Collected data
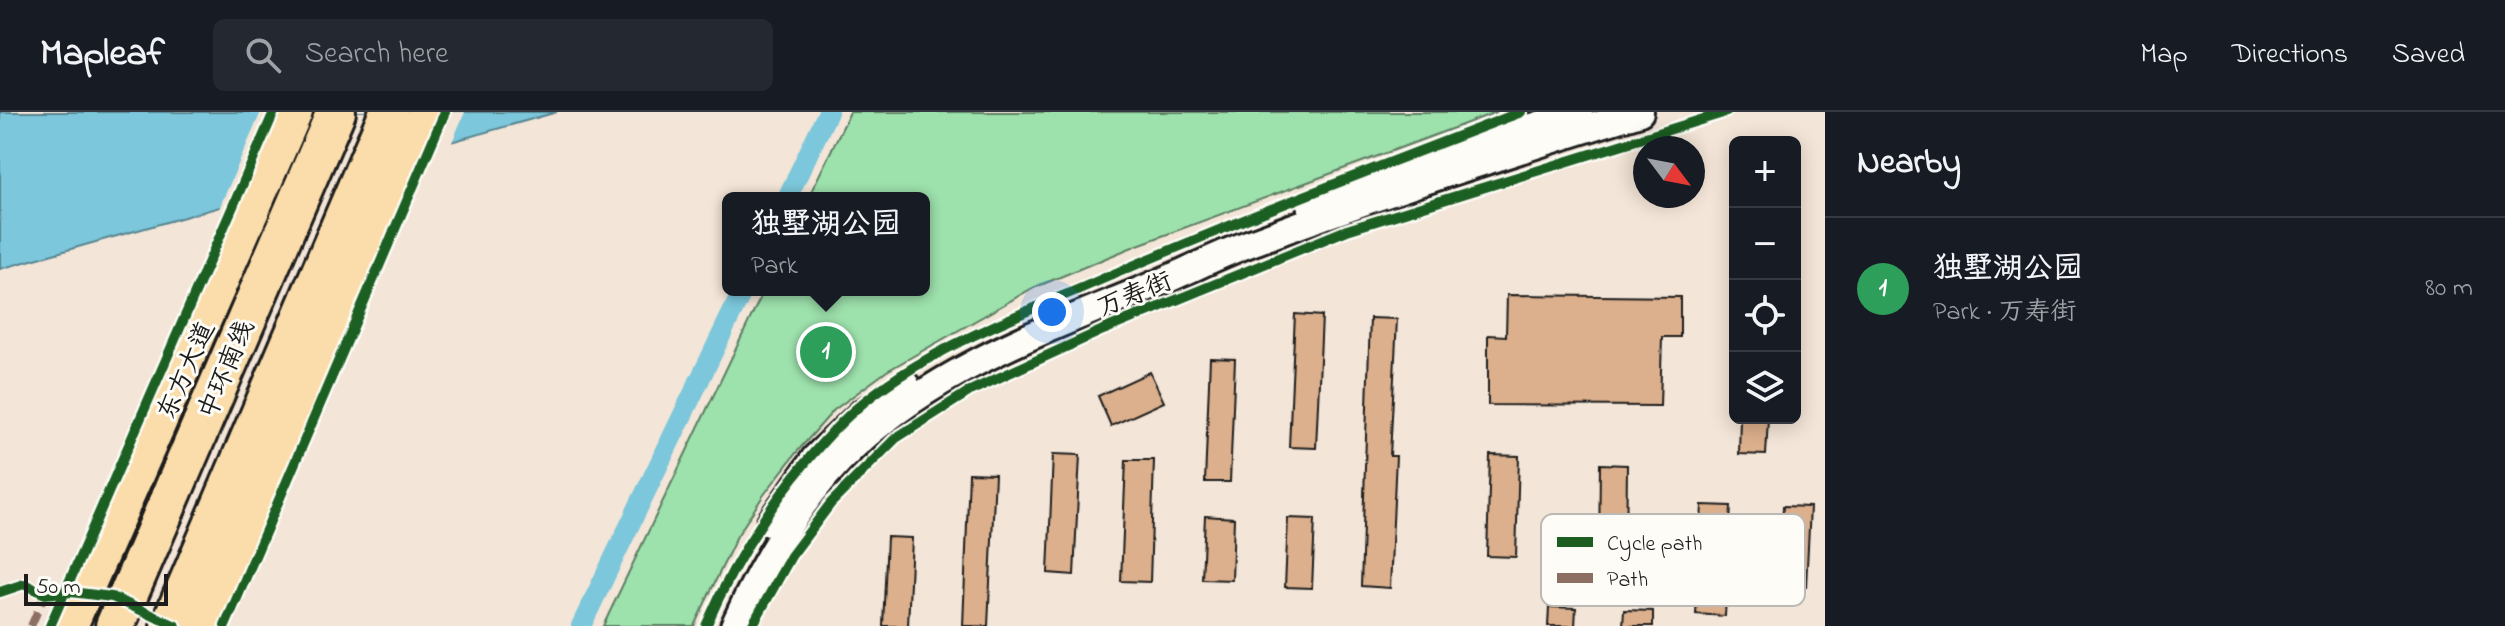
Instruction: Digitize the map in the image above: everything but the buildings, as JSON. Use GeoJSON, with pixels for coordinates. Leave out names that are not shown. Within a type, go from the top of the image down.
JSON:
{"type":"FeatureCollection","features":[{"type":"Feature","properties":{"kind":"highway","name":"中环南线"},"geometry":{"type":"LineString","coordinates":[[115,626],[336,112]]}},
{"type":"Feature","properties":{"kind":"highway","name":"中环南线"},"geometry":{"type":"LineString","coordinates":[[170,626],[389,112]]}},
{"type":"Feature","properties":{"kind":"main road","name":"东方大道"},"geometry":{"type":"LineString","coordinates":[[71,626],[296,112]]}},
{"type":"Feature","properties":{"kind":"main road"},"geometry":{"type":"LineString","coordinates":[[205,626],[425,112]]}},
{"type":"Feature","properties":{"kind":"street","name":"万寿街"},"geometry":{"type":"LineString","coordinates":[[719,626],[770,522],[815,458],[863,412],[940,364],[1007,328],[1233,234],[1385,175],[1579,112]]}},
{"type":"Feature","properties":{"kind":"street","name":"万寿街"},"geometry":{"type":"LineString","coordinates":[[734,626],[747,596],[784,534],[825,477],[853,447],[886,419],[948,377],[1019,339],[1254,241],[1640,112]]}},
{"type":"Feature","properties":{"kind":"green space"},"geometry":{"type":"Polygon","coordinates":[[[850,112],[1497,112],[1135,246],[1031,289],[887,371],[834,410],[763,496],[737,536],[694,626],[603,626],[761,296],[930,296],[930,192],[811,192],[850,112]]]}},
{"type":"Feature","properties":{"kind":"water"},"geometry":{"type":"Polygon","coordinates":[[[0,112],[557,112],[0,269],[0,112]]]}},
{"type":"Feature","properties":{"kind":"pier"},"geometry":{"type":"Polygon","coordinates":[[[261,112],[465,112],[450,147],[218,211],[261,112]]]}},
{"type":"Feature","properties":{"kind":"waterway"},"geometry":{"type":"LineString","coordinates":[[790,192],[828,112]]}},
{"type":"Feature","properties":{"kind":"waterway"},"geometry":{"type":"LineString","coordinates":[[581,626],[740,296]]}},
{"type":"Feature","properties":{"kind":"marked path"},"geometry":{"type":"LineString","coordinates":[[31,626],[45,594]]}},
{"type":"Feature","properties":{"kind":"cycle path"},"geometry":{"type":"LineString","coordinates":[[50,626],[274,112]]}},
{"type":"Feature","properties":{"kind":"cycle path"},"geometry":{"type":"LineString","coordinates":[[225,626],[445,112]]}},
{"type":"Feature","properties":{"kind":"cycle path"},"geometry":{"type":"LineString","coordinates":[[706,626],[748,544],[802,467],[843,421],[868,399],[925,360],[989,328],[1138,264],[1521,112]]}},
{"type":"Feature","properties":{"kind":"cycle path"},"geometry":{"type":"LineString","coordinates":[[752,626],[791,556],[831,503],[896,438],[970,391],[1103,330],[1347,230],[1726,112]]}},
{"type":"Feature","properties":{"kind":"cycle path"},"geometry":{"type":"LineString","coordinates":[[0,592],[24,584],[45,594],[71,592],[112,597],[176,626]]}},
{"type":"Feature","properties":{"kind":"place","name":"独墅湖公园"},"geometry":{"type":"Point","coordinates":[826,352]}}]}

---

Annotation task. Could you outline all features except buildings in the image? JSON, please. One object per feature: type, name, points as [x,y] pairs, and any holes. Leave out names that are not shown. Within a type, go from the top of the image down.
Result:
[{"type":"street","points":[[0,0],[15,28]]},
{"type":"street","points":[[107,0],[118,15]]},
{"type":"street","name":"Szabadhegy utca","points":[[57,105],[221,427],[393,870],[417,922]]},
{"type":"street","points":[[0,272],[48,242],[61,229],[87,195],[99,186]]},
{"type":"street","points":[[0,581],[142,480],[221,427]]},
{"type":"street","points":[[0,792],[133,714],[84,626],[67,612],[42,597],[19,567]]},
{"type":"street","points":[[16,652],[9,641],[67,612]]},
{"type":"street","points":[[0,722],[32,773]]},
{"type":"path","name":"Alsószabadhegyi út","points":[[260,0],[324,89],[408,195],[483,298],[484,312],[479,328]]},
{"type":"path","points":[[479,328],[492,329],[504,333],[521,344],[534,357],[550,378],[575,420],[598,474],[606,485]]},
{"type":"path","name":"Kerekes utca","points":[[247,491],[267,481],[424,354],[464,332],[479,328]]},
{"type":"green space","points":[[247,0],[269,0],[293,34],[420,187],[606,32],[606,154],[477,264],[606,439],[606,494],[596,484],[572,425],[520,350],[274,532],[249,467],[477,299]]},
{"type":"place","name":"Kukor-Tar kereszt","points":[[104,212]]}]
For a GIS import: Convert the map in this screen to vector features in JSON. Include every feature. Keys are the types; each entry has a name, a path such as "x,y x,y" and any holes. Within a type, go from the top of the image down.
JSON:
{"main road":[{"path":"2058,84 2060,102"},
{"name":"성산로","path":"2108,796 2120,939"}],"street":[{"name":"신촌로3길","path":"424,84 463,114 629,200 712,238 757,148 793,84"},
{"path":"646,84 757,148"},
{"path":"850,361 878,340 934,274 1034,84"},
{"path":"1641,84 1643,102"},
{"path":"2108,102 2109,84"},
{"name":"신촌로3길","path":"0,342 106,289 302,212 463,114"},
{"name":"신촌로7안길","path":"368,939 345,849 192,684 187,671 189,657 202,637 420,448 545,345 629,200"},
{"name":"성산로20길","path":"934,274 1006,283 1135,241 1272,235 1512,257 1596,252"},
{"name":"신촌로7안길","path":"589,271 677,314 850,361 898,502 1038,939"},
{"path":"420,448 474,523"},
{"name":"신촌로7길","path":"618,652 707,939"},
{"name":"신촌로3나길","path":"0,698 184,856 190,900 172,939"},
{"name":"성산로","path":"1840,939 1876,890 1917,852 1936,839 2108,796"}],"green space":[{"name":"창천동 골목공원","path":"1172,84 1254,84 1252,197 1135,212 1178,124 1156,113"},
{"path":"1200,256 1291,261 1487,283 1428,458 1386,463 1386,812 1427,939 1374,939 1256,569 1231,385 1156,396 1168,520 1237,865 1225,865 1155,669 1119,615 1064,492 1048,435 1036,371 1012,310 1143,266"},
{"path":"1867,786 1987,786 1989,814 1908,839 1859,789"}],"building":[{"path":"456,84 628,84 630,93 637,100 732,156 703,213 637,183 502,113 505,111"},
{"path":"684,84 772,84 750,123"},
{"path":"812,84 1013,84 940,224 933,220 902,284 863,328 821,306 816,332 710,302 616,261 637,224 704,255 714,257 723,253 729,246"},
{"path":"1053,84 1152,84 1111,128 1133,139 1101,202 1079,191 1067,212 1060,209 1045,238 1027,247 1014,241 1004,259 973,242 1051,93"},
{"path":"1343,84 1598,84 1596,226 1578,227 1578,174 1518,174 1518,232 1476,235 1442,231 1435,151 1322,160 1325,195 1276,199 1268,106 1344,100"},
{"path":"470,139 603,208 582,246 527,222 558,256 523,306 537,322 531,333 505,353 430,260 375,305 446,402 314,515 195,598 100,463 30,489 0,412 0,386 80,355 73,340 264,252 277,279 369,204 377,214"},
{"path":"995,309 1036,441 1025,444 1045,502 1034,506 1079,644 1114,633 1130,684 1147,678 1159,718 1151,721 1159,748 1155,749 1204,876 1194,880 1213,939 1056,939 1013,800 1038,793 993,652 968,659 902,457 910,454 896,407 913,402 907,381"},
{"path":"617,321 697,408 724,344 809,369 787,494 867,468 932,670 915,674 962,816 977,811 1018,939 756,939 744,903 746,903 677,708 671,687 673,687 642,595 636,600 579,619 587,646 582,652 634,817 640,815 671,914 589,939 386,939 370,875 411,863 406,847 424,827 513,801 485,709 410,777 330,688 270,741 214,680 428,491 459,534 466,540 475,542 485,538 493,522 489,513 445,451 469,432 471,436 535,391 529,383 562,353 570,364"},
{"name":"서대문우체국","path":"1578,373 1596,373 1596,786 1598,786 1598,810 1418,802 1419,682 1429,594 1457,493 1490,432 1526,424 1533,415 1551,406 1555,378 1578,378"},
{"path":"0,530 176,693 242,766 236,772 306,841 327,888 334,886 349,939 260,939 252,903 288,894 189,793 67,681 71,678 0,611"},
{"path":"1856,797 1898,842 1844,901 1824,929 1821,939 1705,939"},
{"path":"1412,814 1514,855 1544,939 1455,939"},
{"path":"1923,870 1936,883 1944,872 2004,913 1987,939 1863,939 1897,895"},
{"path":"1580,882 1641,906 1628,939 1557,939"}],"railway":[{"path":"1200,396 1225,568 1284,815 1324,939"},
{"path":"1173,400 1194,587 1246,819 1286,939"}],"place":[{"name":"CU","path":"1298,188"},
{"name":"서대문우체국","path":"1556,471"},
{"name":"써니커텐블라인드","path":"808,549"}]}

» **REQUIRED ACTION**: Your response should be each line that includes the word "main", copied from the records.

» **REPLY**:
{"type":"Feature","properties":{"kind":"main road","name":"东方大道"},"geometry":{"type":"LineString","coordinates":[[71,626],[296,112]]}},
{"type":"Feature","properties":{"kind":"main road"},"geometry":{"type":"LineString","coordinates":[[205,626],[425,112]]}},
{"main road":[{"path":"2058,84 2060,102"},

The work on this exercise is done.